**THE PROBLEM:** Can you recast every line of the rows below as a JSON list of strings, with one string per line and blank lines omitted?

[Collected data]
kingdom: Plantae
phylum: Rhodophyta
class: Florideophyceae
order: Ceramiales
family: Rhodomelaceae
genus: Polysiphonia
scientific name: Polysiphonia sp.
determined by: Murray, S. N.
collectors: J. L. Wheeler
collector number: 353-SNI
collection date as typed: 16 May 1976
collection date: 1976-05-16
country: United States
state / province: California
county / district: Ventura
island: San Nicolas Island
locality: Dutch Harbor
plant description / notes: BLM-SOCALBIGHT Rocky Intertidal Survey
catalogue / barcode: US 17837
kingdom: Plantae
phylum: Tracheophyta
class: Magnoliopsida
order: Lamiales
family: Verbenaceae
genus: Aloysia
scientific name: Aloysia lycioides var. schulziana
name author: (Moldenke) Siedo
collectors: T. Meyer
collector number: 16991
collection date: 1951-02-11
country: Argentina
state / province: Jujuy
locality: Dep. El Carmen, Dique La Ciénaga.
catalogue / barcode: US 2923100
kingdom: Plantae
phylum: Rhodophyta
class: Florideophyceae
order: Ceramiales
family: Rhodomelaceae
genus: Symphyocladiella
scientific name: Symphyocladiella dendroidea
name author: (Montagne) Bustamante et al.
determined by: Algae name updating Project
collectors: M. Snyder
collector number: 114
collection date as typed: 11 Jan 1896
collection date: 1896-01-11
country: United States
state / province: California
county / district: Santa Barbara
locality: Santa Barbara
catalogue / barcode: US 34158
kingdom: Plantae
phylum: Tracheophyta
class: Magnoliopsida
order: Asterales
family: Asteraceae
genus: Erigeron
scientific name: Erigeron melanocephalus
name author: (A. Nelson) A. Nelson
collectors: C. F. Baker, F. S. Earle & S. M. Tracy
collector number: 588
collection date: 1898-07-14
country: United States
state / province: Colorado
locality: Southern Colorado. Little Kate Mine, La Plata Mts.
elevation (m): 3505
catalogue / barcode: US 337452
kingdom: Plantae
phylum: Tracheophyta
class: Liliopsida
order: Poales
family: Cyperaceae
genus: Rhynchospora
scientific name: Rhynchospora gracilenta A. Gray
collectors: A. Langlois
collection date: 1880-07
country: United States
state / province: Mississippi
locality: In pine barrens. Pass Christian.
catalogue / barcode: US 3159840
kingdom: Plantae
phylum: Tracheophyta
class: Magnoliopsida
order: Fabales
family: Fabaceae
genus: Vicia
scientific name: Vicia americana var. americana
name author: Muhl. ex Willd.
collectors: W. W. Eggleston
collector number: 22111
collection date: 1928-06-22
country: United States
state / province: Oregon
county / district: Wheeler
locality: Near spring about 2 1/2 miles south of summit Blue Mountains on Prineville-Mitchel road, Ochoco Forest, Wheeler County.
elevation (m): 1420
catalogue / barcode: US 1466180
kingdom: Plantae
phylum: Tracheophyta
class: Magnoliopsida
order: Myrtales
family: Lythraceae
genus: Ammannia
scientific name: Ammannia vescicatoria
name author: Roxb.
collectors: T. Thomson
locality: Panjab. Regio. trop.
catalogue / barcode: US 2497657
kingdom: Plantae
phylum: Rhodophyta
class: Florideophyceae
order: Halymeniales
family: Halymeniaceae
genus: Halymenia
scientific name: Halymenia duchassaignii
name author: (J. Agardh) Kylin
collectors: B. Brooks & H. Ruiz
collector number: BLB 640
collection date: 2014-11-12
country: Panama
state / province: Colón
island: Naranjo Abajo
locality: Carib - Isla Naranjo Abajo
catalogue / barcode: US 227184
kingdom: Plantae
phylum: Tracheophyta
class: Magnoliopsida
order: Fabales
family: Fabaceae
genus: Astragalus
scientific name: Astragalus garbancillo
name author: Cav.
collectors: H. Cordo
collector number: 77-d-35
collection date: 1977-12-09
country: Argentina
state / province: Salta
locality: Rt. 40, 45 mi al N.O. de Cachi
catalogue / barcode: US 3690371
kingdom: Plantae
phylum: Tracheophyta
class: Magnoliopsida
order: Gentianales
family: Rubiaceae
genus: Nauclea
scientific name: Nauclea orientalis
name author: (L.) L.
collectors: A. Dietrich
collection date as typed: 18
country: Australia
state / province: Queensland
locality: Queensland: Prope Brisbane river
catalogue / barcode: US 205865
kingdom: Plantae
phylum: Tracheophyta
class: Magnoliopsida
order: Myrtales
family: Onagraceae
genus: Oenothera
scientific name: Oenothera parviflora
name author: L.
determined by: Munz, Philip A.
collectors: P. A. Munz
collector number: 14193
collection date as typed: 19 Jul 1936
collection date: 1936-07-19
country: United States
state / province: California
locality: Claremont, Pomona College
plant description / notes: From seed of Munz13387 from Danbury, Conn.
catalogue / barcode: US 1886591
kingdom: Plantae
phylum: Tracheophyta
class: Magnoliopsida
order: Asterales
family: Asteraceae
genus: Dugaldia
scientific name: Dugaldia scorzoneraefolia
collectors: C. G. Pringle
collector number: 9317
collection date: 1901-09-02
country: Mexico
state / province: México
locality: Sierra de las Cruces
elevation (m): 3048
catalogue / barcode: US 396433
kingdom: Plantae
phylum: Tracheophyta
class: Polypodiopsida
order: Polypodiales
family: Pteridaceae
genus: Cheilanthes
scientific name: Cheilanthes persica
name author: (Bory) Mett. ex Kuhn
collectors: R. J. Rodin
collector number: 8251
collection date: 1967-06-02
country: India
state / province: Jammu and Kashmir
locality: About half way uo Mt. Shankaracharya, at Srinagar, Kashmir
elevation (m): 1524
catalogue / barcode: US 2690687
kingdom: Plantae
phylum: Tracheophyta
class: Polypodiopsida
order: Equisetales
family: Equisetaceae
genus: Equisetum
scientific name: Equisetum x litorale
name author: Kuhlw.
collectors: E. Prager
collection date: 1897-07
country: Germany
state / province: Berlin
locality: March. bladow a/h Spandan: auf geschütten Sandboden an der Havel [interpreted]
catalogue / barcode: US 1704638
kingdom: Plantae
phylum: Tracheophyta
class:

**EXERCISE RESULT:**
[
  "kingdom: Plantae",
  "phylum: Rhodophyta",
  "class: Florideophyceae",
  "order: Ceramiales",
  "family: Rhodomelaceae",
  "genus: Polysiphonia",
  "scientific name: Polysiphonia sp.",
  "determined by: Murray, S. N.",
  "collectors: J. L. Wheeler",
  "collector number: 353-SNI",
  "collection date as typed: 16 May 1976",
  "collection date: 1976-05-16",
  "country: United States",
  "state / province: California",
  "county / district: Ventura",
  "island: San Nicolas Island",
  "locality: Dutch Harbor",
  "plant description / notes: BLM-SOCALBIGHT Rocky Intertidal Survey",
  "catalogue / barcode: US 17837",
  "kingdom: Plantae",
  "phylum: Tracheophyta",
  "class: Magnoliopsida",
  "order: Lamiales",
  "family: Verbenaceae",
  "genus: Aloysia",
  "scientific name: Aloysia lycioides var. schulziana",
  "name author: (Moldenke) Siedo",
  "collectors: T. Meyer",
  "collector number: 16991",
  "collection date: 1951-02-11",
  "country: Argentina",
  "state / province: Jujuy",
  "locality: Dep. El Carmen, Dique La Ciénaga.",
  "catalogue / barcode: US 2923100",
  "kingdom: Plantae",
  "phylum: Rhodophyta",
  "class: Florideophyceae",
  "order: Ceramiales",
  "family: Rhodomelaceae",
  "genus: Symphyocladiella",
  "scientific name: Symphyocladiella dendroidea",
  "name author: (Montagne) Bustamante et al.",
  "determined by: Algae name updating Project",
  "collectors: M. Snyder",
  "collector number: 114",
  "collection date as typed: 11 Jan 1896",
  "collection date: 1896-01-11",
  "country: United States",
  "state / province: California",
  "county / district: Santa Barbara",
  "locality: Santa Barbara",
  "catalogue / barcode: US 34158",
  "kingdom: Plantae",
  "phylum: Tracheophyta",
  "class: Magnoliopsida",
  "order: Asterales",
  "family: Asteraceae",
  "genus: Erigeron",
  "scientific name: Erigeron melanocephalus",
  "name author: (A. Nelson) A. Nelson",
  "collectors: C. F. Baker, F. S. Earle & S. M. Tracy",
  "collector number: 588",
  "collection date: 1898-07-14",
  "country: United States",
  "state / province: Colorado",
  "locality: Southern Colorado. Little Kate Mine, La Plata Mts.",
  "elevation (m): 3505",
  "catalogue / barcode: US 337452",
  "kingdom: Plantae",
  "phylum: Tracheophyta",
  "class: Liliopsida",
  "order: Poales",
  "family: Cyperaceae",
  "genus: Rhynchospora",
  "scientific name: Rhynchospora gracilenta A. Gray",
  "collectors: A. Langlois",
  "collection date: 1880-07",
  "country: United States",
  "state / province: Mississippi",
  "locality: In pine barrens. Pass Christian.",
  "catalogue / barcode: US 3159840",
  "kingdom: Plantae",
  "phylum: Tracheophyta",
  "class: Magnoliopsida",
  "order: Fabales",
  "family: Fabaceae",
  "genus: Vicia",
  "scientific name: Vicia americana var. americana",
  "name author: Muhl. ex Willd.",
  "collectors: W. W. Eggleston",
  "collector number: 22111",
  "collection date: 1928-06-22",
  "country: United States",
  "state / province: Oregon",
  "county / district: Wheeler",
  "locality: Near spring about 2 1/2 miles south of summit Blue Mountains on Prineville-Mitchel road, Ochoco Forest, Wheeler County.",
  "elevation (m): 1420",
  "catalogue / barcode: US 1466180",
  "kingdom: Plantae",
  "phylum: Tracheophyta",
  "class: Magnoliopsida",
  "order: Myrtales",
  "family: Lythraceae",
  "genus: Ammannia",
  "scientific name: Ammannia vescicatoria",
  "name author: Roxb.",
  "collectors: T. Thomson",
  "locality: Panjab. Regio. trop.",
  "catalogue / barcode: US 2497657",
  "kingdom: Plantae",
  "phylum: Rhodophyta",
  "class: Florideophyceae",
  "order: Halymeniales",
  "family: Halymeniaceae",
  "genus: Halymenia",
  "scientific name: Halymenia duchassaignii",
  "name author: (J. Agardh) Kylin",
  "collectors: B. Brooks & H. Ruiz",
  "collector number: BLB 640",
  "collection date: 2014-11-12",
  "country: Panama",
  "state / province: Colón",
  "island: Naranjo Abajo",
  "locality: Carib - Isla Naranjo Abajo",
  "catalogue / barcode: US 227184",
  "kingdom: Plantae",
  "phylum: Tracheophyta",
  "class: Magnoliopsida",
  "order: Fabales",
  "family: Fabaceae",
  "genus: Astragalus",
  "scientific name: Astragalus garbancillo",
  "name author: Cav.",
  "collectors: H. Cordo",
  "collector number: 77-d-35",
  "collection date: 1977-12-09",
  "country: Argentina",
  "state / province: Salta",
  "locality: Rt. 40, 45 mi al N.O. de Cachi",
  "catalogue / barcode: US 3690371",
  "kingdom: Plantae",
  "phylum: Tracheophyta",
  "class: Magnoliopsida",
  "order: Gentianales",
  "family: Rubiaceae",
  "genus: Nauclea",
  "scientific name: Nauclea orientalis",
  "name author: (L.) L.",
  "collectors: A. Dietrich",
  "collection date as typed: 18",
  "country: Australia",
  "state / province: Queensland",
  "locality: Queensland: Prope Brisbane river",
  "catalogue / barcode: US 205865",
  "kingdom: Plantae",
  "phylum: Tracheophyta",
  "class: Magnoliopsida",
  "order: Myrtales",
  "family: Onagraceae",
  "genus: Oenothera",
  "scientific name: Oenothera parviflora",
  "name author: L.",
  "determined by: Munz, Philip A.",
  "collectors: P. A. Munz",
  "collector number: 14193",
  "collection date as typed: 19 Jul 1936",
  "collection date: 1936-07-19",
  "country: United States",
  "state / province: California",
  "locality: Claremont, Pomona College",
  "plant description / notes: From seed of Munz13387 from Danbury, Conn.",
  "catalogue / barcode: US 1886591",
  "kingdom: Plantae",
  "phylum: Tracheophyta",
  "class: Magnoliopsida",
  "order: Asterales",
  "family: Asteraceae",
  "genus: Dugaldia",
  "scientific name: Dugaldia scorzoneraefolia",
  "collectors: C. G. Pringle",
  "collector number: 9317",
  "collection date: 1901-09-02",
  "country: Mexico",
  "state / province: México",
  "locality: Sierra de las Cruces",
  "elevation (m): 3048",
  "catalogue / barcode: US 396433",
  "kingdom: Plantae",
  "phylum: Tracheophyta",
  "class: Polypodiopsida",
  "order: Polypodiales",
  "family: Pteridaceae",
  "genus: Cheilanthes",
  "scientific name: Cheilanthes persica",
  "name author: (Bory) Mett. ex Kuhn",
  "collectors: R. J. Rodin",
  "collector number: 8251",
  "collection date: 1967-06-02",
  "country: India",
  "state / province: Jammu and Kashmir",
  "locality: About half way uo Mt. Shankaracharya, at Srinagar, Kashmir",
  "elevation (m): 1524",
  "catalogue / barcode: US 2690687",
  "kingdom: Plantae",
  "phylum: Tracheophyta",
  "class: Polypodiopsida",
  "order: Equisetales",
  "family: Equisetaceae",
  "genus: Equisetum",
  "scientific name: Equisetum x litorale",
  "name author: Kuhlw.",
  "collectors: E. Prager",
  "collection date: 1897-07",
  "country: Germany",
  "state / province: Berlin",
  "locality: March. bladow a/h Spandan: auf geschütten Sandboden an der Havel [interpreted]",
  "catalogue / barcode: US 1704638",
  "kingdom: Plantae",
  "phylum: Tracheophyta",
  "class:"
]